By DOUG FERGUSON, AP Golf Writer
OLYMPIA FIELDS, Ill. (AP) — Jon Rahm is no stranger to wild shifts in emotions, whether it was irritation from an absent-minded penalty that led to his only bogey of the weekend or his 65-foot birdie putt that capped an amazing victory at the BMW Championship.
The difference now is he enjoyed it.
All of it.
The shot that will be remembered at Olympia Fields was a putt in the playoff Sunday that was just over 65 feet from the hole and had to travel even farther to get there, across the 18th green toward a ridge and then down the slope toward the cup, 11 seconds of watching, hoping and celebrating.
Rahm wonders how different it might have been if not for his mental blunder.
That happened on the fifth hole Saturday, when he was five shots behind. He might never be able to explain how he could walk up to his golf ball on the green, pick it up and freeze upon realizing he never marked it. He feared even after a 66 to get back in the mix that one shot could cost him.
“I just hope I don't lose by one,” Rahm said that day. “I'm just going to say that. I just hope.
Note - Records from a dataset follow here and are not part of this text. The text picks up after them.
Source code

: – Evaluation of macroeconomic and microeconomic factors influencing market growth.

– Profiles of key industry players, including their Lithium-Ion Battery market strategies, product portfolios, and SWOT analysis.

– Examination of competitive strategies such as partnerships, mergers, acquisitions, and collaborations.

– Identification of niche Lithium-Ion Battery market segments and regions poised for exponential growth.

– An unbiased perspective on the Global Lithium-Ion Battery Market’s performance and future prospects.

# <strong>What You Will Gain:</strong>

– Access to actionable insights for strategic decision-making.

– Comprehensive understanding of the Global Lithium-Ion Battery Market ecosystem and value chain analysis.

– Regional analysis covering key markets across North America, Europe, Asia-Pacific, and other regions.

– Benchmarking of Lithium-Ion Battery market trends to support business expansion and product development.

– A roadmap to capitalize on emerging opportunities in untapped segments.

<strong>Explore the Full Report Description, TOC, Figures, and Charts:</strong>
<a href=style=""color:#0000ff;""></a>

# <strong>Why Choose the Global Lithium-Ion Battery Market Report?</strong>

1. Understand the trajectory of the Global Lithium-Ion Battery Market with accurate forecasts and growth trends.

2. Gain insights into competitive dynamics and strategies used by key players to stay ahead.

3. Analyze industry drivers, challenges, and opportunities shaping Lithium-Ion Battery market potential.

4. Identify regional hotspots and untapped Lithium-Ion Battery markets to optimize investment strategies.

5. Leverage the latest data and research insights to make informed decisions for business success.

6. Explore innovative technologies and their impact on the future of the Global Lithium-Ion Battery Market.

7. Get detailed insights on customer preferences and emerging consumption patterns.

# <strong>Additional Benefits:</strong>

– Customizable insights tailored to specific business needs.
And if I do, well, my fault.”
He allowed his mind to think back to the penalty while on the range Sunday afternoon after a 64, the best score of the week, and hearing that Dustin Johnson was one shot behind facing a birdie putt just inside 45 feet.
“I was like, that extra-shot cushion would be extremely nice right now, I'm not going to lie,” Rahm said. "But at the same time, it happened. I don't know if I would have won had it not happened. It kind of made me mad at myself, and I just went on with my focus after that and was able to play amazing golf.
“I can tell you after making that 6-footer for bogey, I was like, ‘OK, that’s it. No playing around. Go.' That's kind of what mentally did it for me.”
Rahm has always said he needs time to process success and failure, and this one could take a while. Even after it was over, and he posed with the BMW Championship and Western Golf Association trophies, part of him still felt like he was on the golf course in a playoff.
He looked like a winner when his tee shot on the par-5 15th sailed into the trees and ricocheted out into the rough, avoiding a penalty, and his third shot was a 6-iron from 218 yards to 10 feet for birdie. He followed that with a 30-foot birdie putt across the 16th green for a two-shot lead.
He feared for the worse when Johnson, down to his last shot, rolled in his improbable birdie putt down the slope on the 18th green for a 67 to force the playoff. That penalty shot looked as though it might be the difference when Johnson's drive on the 18th in the playoff hit a tree and came back to the fairway, and Rahm's shot from deep rough rolled out to the back of the green, leaving a putt so difficult that Rahm was hopeful of making par.
“Honestly, I hoped it would be a decent putt for par coming back and have a chance to keep the playoff going,” he said.
It was better than decent. It was perfect.
The heart rate never eased up as Rahm watched Johnson's 30-foot birdie putt track toward the cup until it peeled away by inches and Rahm was the winner.
“I still can’t believe what just happened,” Rahm said. "That stretch of waiting for DJ, him making the putt, going in the playoff, me making the putt, then trying to stay mentally in it just in case he made the last putt, it’s been a roller coaster. But so much fun. ... I set out to enjoy even the uncomfortable moments we had out there.
“And man, it was fun.”
Johnson took plenty away, too. He twice beat Rahm in 2017 in the span of a month at World Golf Championships, holding off a Rahm rally in the Mexico Championship and withstanding another ferocious comeback attempt in the Match Play.
For Johnson, it was his third straight tournament with the 54-hole lead. He shot 68 in the PGA Championship and was beaten by a 65 from Collin Morikawa, which featured the driver onto the 16th green at Harding Park for eagle. Johnson shot 67 at the BMW Championship and lost to a 65-foot birdie putt in a playoff.
Johnson held onto No. 1 in the world ranking and in the FedEx Cup, the latter meaning he will start the Tour Championship with a two-shot advantage.
Rahm now has multiple victories worldwide for the fourth straight year. What stands out from this year is winning on the two toughest tests — Memorial, where the greens were allowed to bake out because they were being replaced after the tournament, and Olympia Fields, which played as hard as a U.S. Open.
Rahm will get another U.S. Open test in three weeks at Winged Foot. The U.S. Open is billed as the ultimate test, most of that between the ears. Rahm looks more capable of that with each victory.